Di pemerintahan, mewarisi masa sebelumnya yang buruk itu, memang bikin pusing. Karena atas alasan itu pula, kita butuh pemimpin negara dan daerah yang punya visi teruji dan semangat patriotisme membuncah. Jika tak cukup visi untuk merencanakan hingga mewujudkan sebuah rencana kebijakan yang besar dan strategis, biarlah itu menjadi pekerjaan rumah bagi siklus pemimpin berikutnya, jangan mewarisi beban. Banyak kasus yang dihadapi saat ini, kasus pagar laut yang bikin heboh itu, misalnya, adalah contohnya.

Dalam pidatonya yang berapi-api, di rapat pimpinan (Rapim) TNI-Polri 2025 di Jakarta (30/1/2025), presiden Prabowo yang didamping kapolri dan panglima TNI itu, terlihat kental semangat patriotismenya. Katanya, ciri khas negara gagal karena tentara dan polisi yang gagal. Tentara dan polisi diberi kepercayaan yang sangat besar dan strategis oleh negara yaitu memegang senjata. Dan semua aturan tidak akan ada artinya kalau tidak ditegakkan.

Tak mungkin, sang presiden tak paham apa itu frasa “negara gagal”. Sekurang-kurangnya, tak mungkin juga, beliau tak membaca karya hebat Daron Acemoglu dan James A Robinson, Why Nations Fail.

Dalam jeda kunjungan kerjanya ke India beberapa waktu lalu, Prabowo masih terlihat mengunjungi sebuah toko buku langganannya. Kata karib saya, Probowo Subianto adalah seorang scholar dan pembelajar sejati.

Jawaban akademik atas 100 hari kerja penuh gairah dan semangat itu, disodorkan Litbang Kompas. Tingkat kepuasan publik kepada pemerintahan Prabowo-Gibran sebesar 89,9. Lembaga Indikator merinci lebih detail menurut kelompok usia. Gen Z (1997-2012) menjadi yang paling puas dengan kinerja Prabowo-Gibran, sebesar 81,7 persen. Ini berkorelasi dengan temuan bahwa mereka paling berperan penting dalam keterpilihan Prabowo-Gibran. Demikian diungkap Burhanuddin Muhtadi. Kalangan milenial (1981-1996) yang merasa puas 80,7 persen. Terendah, kelompok baby boomer (1918-1964) sebesar 73,4 persen.

Kita mungkin masih ingat dulu, di masa sebuah pemerintahan, begawan ekonomi Soemitro Djojohadikusumo pernah melontarkan pernyataan berani, kebocoran APBN di setiap tahun kala itu, sekitar 30 persen. Bocor arti umumnya sudah pasti tidak efisien dan efektif. Bisa jadi juga dikorupsi. Entahlah. Menariknya, siapa sang begawan tadi. Dia adalah ayah sang presiden, yang di 100 hari kerja pemerintahannya, sedang bersih-bersih bebocoran anggaran negara, yang dulu disinyalir ayahnya.

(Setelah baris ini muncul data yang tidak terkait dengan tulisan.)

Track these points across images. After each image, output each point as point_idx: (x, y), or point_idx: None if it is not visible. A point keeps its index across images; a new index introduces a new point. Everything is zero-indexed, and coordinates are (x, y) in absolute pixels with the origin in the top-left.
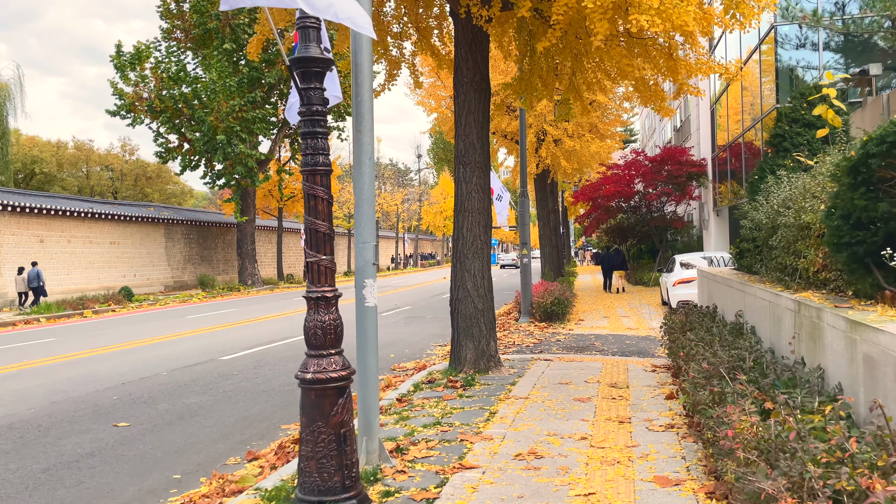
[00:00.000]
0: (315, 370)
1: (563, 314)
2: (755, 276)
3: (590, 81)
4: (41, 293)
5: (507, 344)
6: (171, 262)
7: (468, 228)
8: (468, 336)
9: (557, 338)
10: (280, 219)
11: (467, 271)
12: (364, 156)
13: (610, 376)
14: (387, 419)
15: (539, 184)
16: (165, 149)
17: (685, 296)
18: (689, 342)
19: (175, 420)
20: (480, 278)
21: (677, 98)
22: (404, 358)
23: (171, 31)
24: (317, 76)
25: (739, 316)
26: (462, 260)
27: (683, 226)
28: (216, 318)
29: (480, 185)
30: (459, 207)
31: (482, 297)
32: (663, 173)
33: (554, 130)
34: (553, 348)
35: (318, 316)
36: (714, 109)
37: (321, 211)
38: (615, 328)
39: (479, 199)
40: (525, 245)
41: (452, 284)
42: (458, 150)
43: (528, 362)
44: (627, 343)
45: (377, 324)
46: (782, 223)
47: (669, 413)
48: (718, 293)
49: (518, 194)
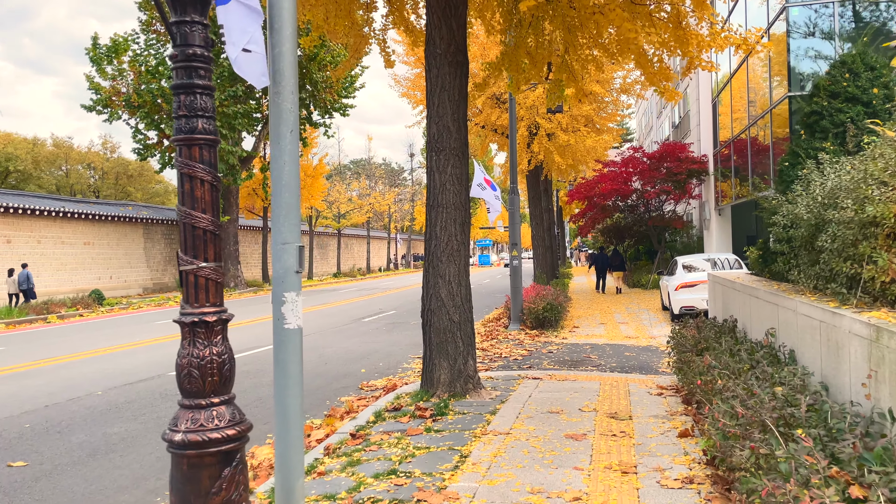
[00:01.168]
0: (188, 428)
1: (557, 321)
2: (789, 284)
3: (584, 59)
4: (31, 296)
5: (493, 356)
6: (151, 264)
7: (442, 227)
8: (442, 353)
9: (549, 348)
10: (265, 219)
11: (441, 277)
12: (283, 127)
13: (609, 402)
14: (333, 463)
15: (531, 181)
16: (144, 145)
17: (689, 301)
18: (708, 368)
19: (85, 458)
20: (457, 285)
21: (687, 74)
22: (377, 373)
23: (150, 24)
24: (195, 4)
25: (771, 335)
26: (435, 264)
27: (683, 226)
28: None
29: (456, 175)
30: (432, 202)
31: (458, 308)
32: (662, 170)
33: (547, 124)
34: (544, 362)
35: (196, 349)
36: (716, 103)
37: (201, 198)
38: (613, 337)
39: (454, 193)
40: (515, 246)
41: (424, 293)
42: (431, 135)
43: (515, 381)
44: (627, 356)
45: (301, 352)
46: (835, 218)
47: (685, 459)
48: (738, 304)
49: (507, 191)
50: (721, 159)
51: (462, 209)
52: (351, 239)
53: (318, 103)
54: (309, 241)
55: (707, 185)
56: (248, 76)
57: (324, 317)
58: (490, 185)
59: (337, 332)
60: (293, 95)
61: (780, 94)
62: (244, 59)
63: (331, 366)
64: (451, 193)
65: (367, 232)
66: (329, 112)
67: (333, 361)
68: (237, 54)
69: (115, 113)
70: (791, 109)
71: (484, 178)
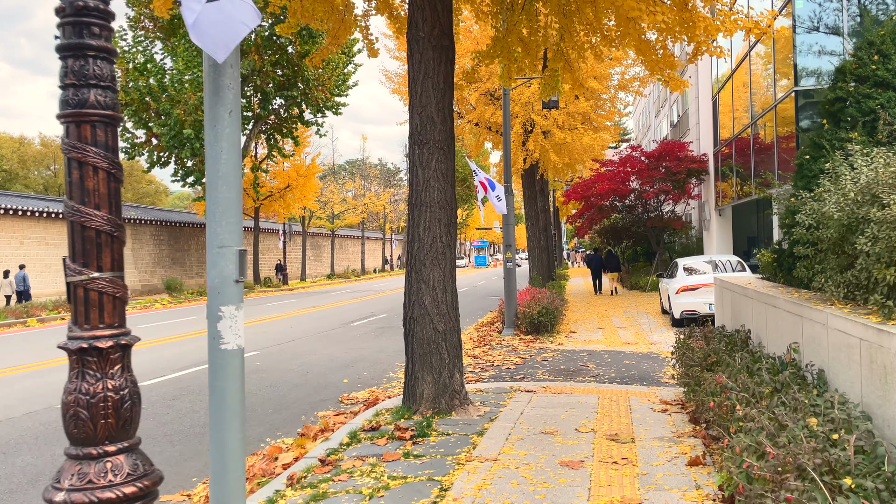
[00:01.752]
0: (74, 485)
1: (552, 325)
2: (812, 292)
3: (581, 46)
4: (25, 297)
5: (485, 365)
6: (139, 265)
7: (425, 227)
8: (425, 366)
9: (545, 356)
10: (256, 219)
11: (424, 282)
12: (221, 107)
13: (608, 420)
14: (295, 497)
15: (527, 180)
16: (131, 144)
17: (690, 305)
18: (721, 388)
19: None
20: (441, 291)
21: (693, 61)
22: (360, 384)
23: (139, 20)
24: None
25: (794, 351)
26: (418, 268)
27: (682, 226)
28: (171, 328)
29: (441, 171)
30: (415, 200)
31: (444, 316)
32: (661, 170)
33: (542, 121)
34: (538, 372)
35: (85, 383)
36: (716, 100)
37: (94, 190)
38: (611, 343)
39: (439, 190)
40: (509, 247)
41: (406, 300)
42: (413, 127)
43: (506, 395)
44: (627, 364)
45: (243, 377)
46: (876, 217)
47: (698, 496)
48: (751, 313)
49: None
50: (721, 158)
51: (447, 208)
52: (345, 240)
53: (309, 101)
54: (302, 241)
55: (707, 184)
56: (207, 46)
57: (312, 320)
58: (489, 184)
59: (323, 337)
60: (233, 69)
61: (785, 88)
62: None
63: (312, 376)
64: (435, 191)
65: (362, 233)
66: (321, 110)
67: (315, 370)
68: (194, 18)
69: None
70: (797, 105)
71: (479, 182)
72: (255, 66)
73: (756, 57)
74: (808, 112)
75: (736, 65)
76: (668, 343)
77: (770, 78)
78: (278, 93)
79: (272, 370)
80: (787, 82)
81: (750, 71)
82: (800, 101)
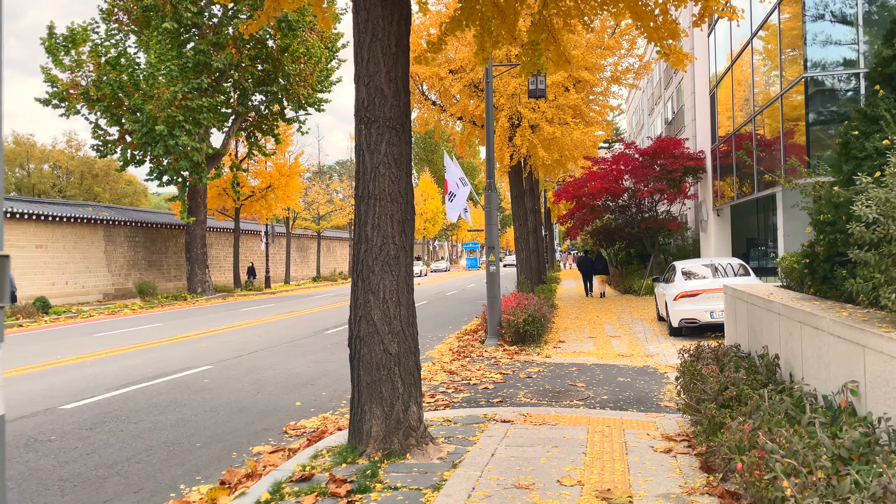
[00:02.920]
0: None
1: (539, 335)
2: (868, 310)
3: (568, 11)
4: (12, 299)
5: (460, 384)
6: (112, 268)
7: (374, 226)
8: (374, 397)
9: (529, 371)
10: (237, 220)
11: (373, 293)
12: None
13: (599, 466)
14: None
15: (514, 178)
16: (103, 142)
17: (689, 313)
18: (751, 441)
19: None
20: (395, 305)
21: (699, 25)
22: (315, 408)
23: (112, 12)
24: None
25: (852, 393)
26: (365, 276)
27: (678, 227)
28: (135, 336)
29: (394, 155)
30: (361, 191)
31: (397, 336)
32: (656, 168)
33: (530, 114)
34: (520, 393)
35: None
36: (714, 94)
37: None
38: (603, 355)
39: (391, 179)
40: (492, 249)
41: (351, 314)
42: (359, 101)
43: (478, 426)
44: (621, 382)
45: (3, 444)
46: None
47: None
48: (778, 333)
49: (483, 187)
50: (720, 155)
51: (401, 201)
52: (333, 241)
53: (291, 98)
54: (286, 243)
55: (704, 183)
56: None
57: (284, 328)
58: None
59: (290, 348)
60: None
61: (793, 74)
62: None
63: (263, 396)
64: (386, 180)
65: (350, 234)
66: (303, 107)
67: (269, 389)
68: None
69: (73, 107)
70: (808, 93)
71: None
72: (233, 61)
73: (759, 43)
74: (820, 100)
75: (736, 55)
76: (666, 355)
77: (776, 62)
78: (258, 88)
79: (219, 389)
80: (795, 66)
81: (752, 60)
82: (811, 89)
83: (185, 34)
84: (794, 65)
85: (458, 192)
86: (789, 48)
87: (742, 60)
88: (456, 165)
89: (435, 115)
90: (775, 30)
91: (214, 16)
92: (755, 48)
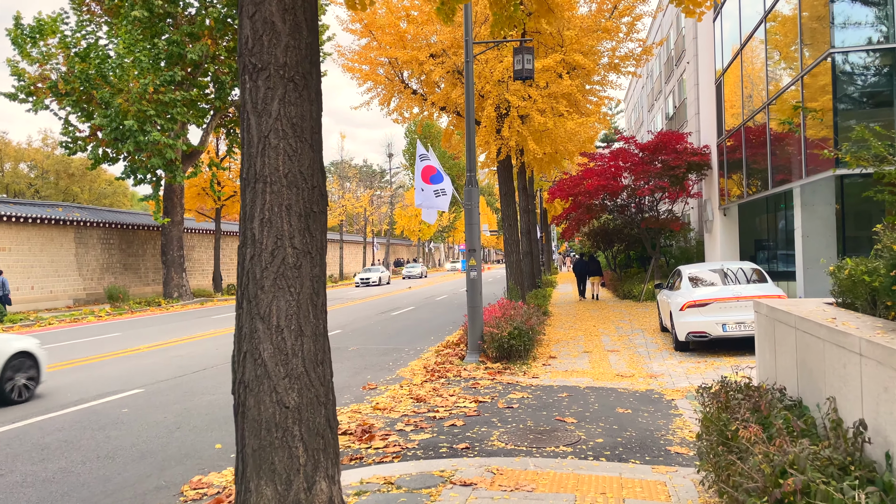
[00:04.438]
0: None
1: (527, 349)
2: None
3: None
4: (6, 302)
5: (422, 419)
6: (84, 272)
7: (264, 220)
8: (264, 469)
9: (511, 396)
10: (217, 221)
11: (262, 319)
12: None
13: None
14: None
15: (503, 175)
16: (73, 138)
17: (699, 326)
18: None
19: None
20: (294, 335)
21: None
22: None
23: (83, 2)
24: None
25: None
26: (252, 293)
27: (681, 228)
28: (81, 348)
29: (291, 118)
30: (247, 172)
31: (298, 380)
32: (657, 164)
33: (519, 101)
34: (494, 434)
35: None
36: (720, 83)
37: None
38: (600, 374)
39: (288, 154)
40: (473, 252)
41: (235, 348)
42: (242, 41)
43: (429, 493)
44: (620, 415)
45: None
46: None
47: None
48: (857, 382)
49: (465, 181)
50: (727, 150)
51: (304, 186)
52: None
53: None
54: None
55: (709, 180)
56: None
57: None
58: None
59: None
60: None
61: (818, 52)
62: None
63: (181, 433)
64: (280, 155)
65: (341, 236)
66: None
67: (193, 423)
68: None
69: (41, 101)
70: (835, 70)
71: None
72: (209, 52)
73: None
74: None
75: (746, 37)
76: (672, 375)
77: (796, 40)
78: (236, 82)
79: (134, 423)
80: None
81: (765, 40)
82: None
83: (157, 23)
84: (817, 42)
85: (433, 184)
86: (813, 20)
87: (752, 45)
88: (432, 156)
89: (416, 106)
90: (793, 4)
91: (190, 5)
92: (767, 28)
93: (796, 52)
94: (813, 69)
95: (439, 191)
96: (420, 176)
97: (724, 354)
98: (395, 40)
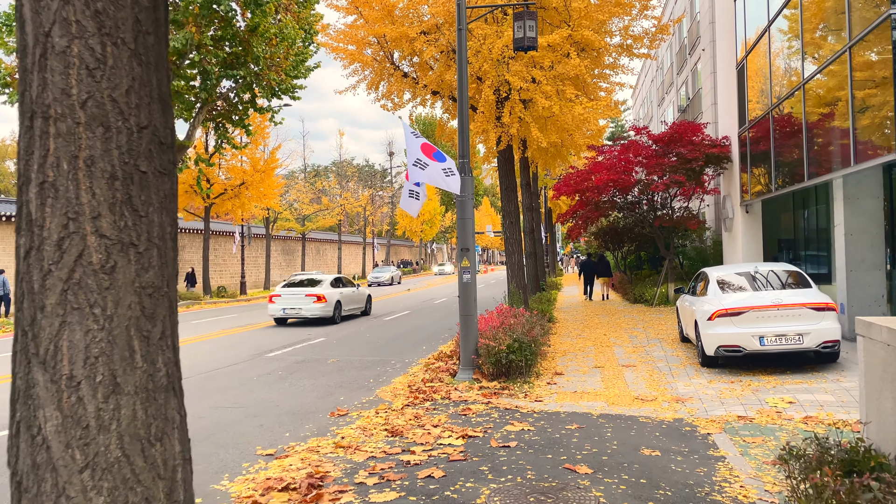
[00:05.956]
0: None
1: (529, 365)
2: None
3: None
4: (6, 302)
5: (390, 468)
6: None
7: (46, 186)
8: None
9: (508, 430)
10: (206, 220)
11: (43, 364)
12: None
13: None
14: None
15: (504, 168)
16: None
17: (731, 339)
18: None
19: None
20: (107, 392)
21: None
22: None
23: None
24: None
25: None
26: (27, 320)
27: (699, 226)
28: None
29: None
30: (21, 102)
31: (110, 473)
32: (672, 157)
33: (521, 83)
34: (482, 494)
35: None
36: (743, 68)
37: None
38: (615, 397)
39: (89, 64)
40: (466, 252)
41: (10, 408)
42: None
43: None
44: (646, 459)
45: None
46: None
47: None
48: None
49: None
50: (750, 141)
51: (120, 125)
52: (323, 244)
53: (262, 84)
54: (266, 245)
55: (729, 174)
56: None
57: (221, 348)
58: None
59: (206, 380)
60: None
61: (872, 15)
62: None
63: None
64: (74, 67)
65: (339, 236)
66: (276, 94)
67: None
68: None
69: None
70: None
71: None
72: (194, 41)
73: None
74: None
75: (775, 13)
76: (703, 399)
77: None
78: (224, 72)
79: None
80: (876, 3)
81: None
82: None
83: None
84: (870, 2)
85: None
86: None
87: (781, 22)
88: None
89: (407, 90)
90: None
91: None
92: None
93: (840, 20)
94: (866, 35)
95: (447, 170)
96: (421, 151)
97: (760, 372)
98: (384, 15)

Alkisah dalam acara perpisahan dengan seorang kepala sekolah yang hebat, para siswa, guru, hingga orang tua siswa, menangisinya. Tapi sang kepala sekolah berprestasi ini menyampaikan pesan bijaknya: Jangan dulu menilai bahwa saya hebat. Tunggu kepala sekolah baru yang akan datang, beri dia kesempatan beberapa waktu dan setelah itu baru anda bisa membandingkan dan menilai saya.

Pesan ini menyiratkan indikator fakta keberhasilan, legacy dan kejujuran. Dan 100 hari pemerintahan sang presiden ksatria ini, semoga memberi isyarat baik, negara ini makin mandiri, bermartabat, dihormati hingga disegani. Wallahua’lam. (*)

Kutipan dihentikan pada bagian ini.